Are the Vatican and the Communist Party of China heading towards an historic breakthrough after decades of acrimony?
We’ll get a hint Wednesday when a Catholic church in Sichuan province is supposed to ordain a new bishop, Father Peter Luo Xuegang. He has the rare distinction of being acceptable to the powers-that-be in both Vatican City and Beijing.
But, as is often the case when it comes to the dealings of two of the most opaque and authoritarian organizations on the planet, the details will be crucial. Whether or not Father Peter becomes a Vatican-recognized bishop will depend on what part another Chinese man of the cloth plays in the ceremony.
Paul Lei Shiyin, who is also from Sichuan, was one of two bishops ordained in June by the Chinese Patriotic Catholic Association, without approval from Rome.

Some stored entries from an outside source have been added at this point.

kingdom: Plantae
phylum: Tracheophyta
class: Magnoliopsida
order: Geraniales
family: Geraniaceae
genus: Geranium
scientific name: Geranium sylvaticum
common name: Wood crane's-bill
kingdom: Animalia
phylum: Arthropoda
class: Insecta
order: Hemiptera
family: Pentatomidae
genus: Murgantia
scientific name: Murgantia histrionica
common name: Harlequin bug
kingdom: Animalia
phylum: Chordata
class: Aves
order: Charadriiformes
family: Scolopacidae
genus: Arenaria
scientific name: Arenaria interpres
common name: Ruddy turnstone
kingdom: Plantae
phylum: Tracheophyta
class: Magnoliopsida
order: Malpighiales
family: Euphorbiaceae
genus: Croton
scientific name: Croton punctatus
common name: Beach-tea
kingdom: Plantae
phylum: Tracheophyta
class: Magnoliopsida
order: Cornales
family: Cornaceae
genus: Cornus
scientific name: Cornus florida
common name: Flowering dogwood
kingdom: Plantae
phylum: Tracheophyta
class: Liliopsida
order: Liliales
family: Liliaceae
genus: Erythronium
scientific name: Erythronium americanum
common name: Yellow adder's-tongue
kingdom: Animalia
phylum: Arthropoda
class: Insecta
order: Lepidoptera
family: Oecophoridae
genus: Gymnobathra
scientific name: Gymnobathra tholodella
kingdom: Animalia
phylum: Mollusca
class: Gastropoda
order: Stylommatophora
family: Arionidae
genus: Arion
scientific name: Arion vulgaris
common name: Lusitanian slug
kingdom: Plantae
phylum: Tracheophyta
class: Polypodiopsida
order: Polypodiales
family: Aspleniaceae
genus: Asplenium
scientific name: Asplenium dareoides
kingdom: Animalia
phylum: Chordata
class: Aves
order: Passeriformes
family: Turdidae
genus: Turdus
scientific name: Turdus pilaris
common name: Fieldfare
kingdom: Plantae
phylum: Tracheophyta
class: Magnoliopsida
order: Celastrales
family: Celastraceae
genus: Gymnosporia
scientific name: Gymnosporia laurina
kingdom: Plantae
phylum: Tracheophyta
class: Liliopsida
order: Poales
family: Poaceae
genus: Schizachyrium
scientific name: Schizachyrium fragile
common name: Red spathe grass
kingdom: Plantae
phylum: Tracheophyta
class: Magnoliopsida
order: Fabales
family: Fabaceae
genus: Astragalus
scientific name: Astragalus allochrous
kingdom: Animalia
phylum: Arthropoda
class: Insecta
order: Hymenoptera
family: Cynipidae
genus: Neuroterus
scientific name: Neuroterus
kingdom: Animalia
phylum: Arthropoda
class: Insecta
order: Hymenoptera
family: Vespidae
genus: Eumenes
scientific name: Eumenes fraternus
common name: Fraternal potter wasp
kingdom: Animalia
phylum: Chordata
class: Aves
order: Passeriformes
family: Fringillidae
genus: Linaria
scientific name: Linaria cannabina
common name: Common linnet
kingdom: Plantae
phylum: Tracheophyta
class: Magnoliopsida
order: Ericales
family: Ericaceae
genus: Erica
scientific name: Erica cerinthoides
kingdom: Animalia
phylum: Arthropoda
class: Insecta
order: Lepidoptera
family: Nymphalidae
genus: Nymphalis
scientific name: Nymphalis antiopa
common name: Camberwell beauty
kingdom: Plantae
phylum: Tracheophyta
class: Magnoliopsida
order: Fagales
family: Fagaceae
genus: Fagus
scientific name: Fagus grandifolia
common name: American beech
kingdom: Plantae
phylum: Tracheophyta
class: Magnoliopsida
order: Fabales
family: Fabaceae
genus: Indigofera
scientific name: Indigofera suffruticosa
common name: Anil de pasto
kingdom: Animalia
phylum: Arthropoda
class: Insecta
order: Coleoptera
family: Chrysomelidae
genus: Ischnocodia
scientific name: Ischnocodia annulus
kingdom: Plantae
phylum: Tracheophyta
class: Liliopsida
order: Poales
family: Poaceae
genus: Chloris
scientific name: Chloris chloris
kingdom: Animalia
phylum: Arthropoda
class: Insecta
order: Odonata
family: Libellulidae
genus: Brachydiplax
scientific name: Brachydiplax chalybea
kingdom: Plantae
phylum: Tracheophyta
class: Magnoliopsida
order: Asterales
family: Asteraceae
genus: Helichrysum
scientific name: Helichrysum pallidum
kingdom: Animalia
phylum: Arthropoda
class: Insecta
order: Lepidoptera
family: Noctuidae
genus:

The Vatican excommunicated them both a week later.
( The CPCA is the only Catholic organization recognized by the Chinese government. Founded in 1957 by the State Administration for Religious Affairs, it now has some six million members, including 170 of its own bishops. Millions more Christians, many of them devout Roman Catholics, worship in independent and unrecognized “house churches.”)
Church experts say that if Father Lei plays a formal role in the ceremony, it might render the ordination illegitimate in the eyes of the Vatican and send relations back to square one. “He is forbidden according to the papal statement earlier in the year from carrying out any ministry or office so it would be a scandal if he joins as a co-consecrating bishop or a principal consecrator,” Anthony Lam, a researcher at the Roman Catholic church-affiliated Holy Spirit Study Center in Hong Kong, told the Associated Press.
The same article suggests that China is expected to insist on Father Lei’s participation, in order to give the ceremony a “patriotic” feel. In other words, brace for the old and predictable standoff.
Indeed, today’s edition of the Communist Party-affiliated Global Times newspaper contains an article headlined “Impasse remains for Vatican ties” No mention is made of Wednesday’s scheduled ordination ceremony, but the article notes that while the Vatican is believed to be willing to sever diplomatic ties with Taiwan as part of a wider deal, “the power to ordain bishops remains a sticking point.”
The Vatican refuses to change its bishop selection process for China, while the Global Times says Beijing “maintains its stance of sovereignty and self-governance on Catholicism.”
In other words, the Communist Party remains highly uncomfortable with having citizens who recognize authorities – the Vatican, the Pope, God – higher than the Standing Committee of the Politburo. And the Vatican isn’t willing to give the Politburo a say in matters it believes are divine.